● **YOUR TASK**
With the first line as the start and the line containing "right shoulder: (678, 598)" as the end, write out every line of the records exactly.

● **DATASET**
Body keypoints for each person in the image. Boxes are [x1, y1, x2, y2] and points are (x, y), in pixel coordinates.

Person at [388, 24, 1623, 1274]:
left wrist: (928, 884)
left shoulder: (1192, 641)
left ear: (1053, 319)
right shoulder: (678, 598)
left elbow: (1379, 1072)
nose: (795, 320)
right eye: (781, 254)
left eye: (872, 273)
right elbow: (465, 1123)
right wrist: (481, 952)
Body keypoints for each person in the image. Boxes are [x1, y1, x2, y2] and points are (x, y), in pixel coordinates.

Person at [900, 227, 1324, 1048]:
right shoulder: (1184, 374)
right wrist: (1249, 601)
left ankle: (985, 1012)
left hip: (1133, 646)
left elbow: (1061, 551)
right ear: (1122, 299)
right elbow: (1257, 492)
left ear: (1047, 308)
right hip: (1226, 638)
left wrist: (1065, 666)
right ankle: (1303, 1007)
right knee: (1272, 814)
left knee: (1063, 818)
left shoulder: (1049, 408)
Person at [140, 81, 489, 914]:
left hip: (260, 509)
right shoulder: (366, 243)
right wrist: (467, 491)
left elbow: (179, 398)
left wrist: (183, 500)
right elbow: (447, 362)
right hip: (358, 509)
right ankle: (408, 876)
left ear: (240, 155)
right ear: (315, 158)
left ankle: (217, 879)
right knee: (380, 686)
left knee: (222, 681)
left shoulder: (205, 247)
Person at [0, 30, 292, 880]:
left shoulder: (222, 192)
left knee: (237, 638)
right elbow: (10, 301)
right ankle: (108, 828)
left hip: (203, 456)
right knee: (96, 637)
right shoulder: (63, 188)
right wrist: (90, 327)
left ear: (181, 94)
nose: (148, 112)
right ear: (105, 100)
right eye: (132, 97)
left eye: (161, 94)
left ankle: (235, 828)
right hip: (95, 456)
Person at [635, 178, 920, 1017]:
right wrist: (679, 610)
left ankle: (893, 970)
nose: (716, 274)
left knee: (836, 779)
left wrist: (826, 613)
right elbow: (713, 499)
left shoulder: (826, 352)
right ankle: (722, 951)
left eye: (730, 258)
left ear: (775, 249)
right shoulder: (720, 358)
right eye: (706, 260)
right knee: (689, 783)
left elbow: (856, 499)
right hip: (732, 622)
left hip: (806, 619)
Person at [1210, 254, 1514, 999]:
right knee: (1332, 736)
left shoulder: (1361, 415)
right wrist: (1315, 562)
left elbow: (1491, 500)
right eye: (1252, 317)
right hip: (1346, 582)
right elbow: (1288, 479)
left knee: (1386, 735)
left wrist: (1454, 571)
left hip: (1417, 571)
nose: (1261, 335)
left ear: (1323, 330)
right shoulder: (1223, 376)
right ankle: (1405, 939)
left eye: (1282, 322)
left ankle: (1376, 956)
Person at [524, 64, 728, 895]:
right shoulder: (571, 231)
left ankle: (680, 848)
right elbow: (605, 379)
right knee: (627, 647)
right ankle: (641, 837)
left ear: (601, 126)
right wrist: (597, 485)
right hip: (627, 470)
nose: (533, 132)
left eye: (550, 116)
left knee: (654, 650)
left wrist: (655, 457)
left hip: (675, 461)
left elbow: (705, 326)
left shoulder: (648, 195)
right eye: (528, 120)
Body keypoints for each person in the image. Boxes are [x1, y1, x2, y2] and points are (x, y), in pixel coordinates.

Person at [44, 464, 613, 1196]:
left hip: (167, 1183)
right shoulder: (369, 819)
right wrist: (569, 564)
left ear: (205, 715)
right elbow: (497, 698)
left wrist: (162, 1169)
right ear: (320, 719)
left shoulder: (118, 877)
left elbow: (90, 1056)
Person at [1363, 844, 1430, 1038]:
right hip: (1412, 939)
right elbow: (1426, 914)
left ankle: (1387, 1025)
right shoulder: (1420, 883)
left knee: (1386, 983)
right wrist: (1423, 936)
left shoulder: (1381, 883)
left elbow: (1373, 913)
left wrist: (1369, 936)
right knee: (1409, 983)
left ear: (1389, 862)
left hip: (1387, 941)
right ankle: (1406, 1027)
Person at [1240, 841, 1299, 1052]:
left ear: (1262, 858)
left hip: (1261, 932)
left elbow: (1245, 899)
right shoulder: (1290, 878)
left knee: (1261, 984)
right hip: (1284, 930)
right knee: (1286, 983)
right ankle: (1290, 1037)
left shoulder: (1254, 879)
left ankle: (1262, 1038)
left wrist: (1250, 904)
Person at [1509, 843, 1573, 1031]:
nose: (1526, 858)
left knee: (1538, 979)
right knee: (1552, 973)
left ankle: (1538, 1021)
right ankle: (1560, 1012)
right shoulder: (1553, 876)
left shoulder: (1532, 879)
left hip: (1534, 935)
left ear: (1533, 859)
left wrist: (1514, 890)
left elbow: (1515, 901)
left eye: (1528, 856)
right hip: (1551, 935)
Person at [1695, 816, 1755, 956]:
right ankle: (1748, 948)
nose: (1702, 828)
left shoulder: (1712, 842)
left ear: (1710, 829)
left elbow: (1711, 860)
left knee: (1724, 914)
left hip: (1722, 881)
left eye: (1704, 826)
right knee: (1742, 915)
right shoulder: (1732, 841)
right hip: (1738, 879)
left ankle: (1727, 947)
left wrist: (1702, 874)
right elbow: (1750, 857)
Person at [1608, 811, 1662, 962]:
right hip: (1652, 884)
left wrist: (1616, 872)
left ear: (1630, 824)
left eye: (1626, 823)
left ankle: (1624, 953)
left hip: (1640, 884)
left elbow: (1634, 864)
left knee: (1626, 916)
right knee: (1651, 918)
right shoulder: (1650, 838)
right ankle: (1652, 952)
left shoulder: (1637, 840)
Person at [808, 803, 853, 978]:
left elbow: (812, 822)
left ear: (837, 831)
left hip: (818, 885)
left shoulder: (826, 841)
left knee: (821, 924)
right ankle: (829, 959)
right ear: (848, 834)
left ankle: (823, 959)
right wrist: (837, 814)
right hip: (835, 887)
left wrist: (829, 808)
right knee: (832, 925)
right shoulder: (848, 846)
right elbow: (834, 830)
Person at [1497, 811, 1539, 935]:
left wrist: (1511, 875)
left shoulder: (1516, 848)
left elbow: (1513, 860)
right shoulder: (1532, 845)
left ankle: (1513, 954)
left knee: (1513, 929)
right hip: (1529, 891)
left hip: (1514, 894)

● **THE COMPLETED TASK**
Body keypoints for each person in the image. Boxes are [x1, y1, x2, y2] and points are (x, y), in pixel coordinates.

Person at [388, 24, 1623, 1274]:
left wrist: (928, 884)
left shoulder: (1192, 641)
left ear: (1053, 319)
right shoulder: (678, 598)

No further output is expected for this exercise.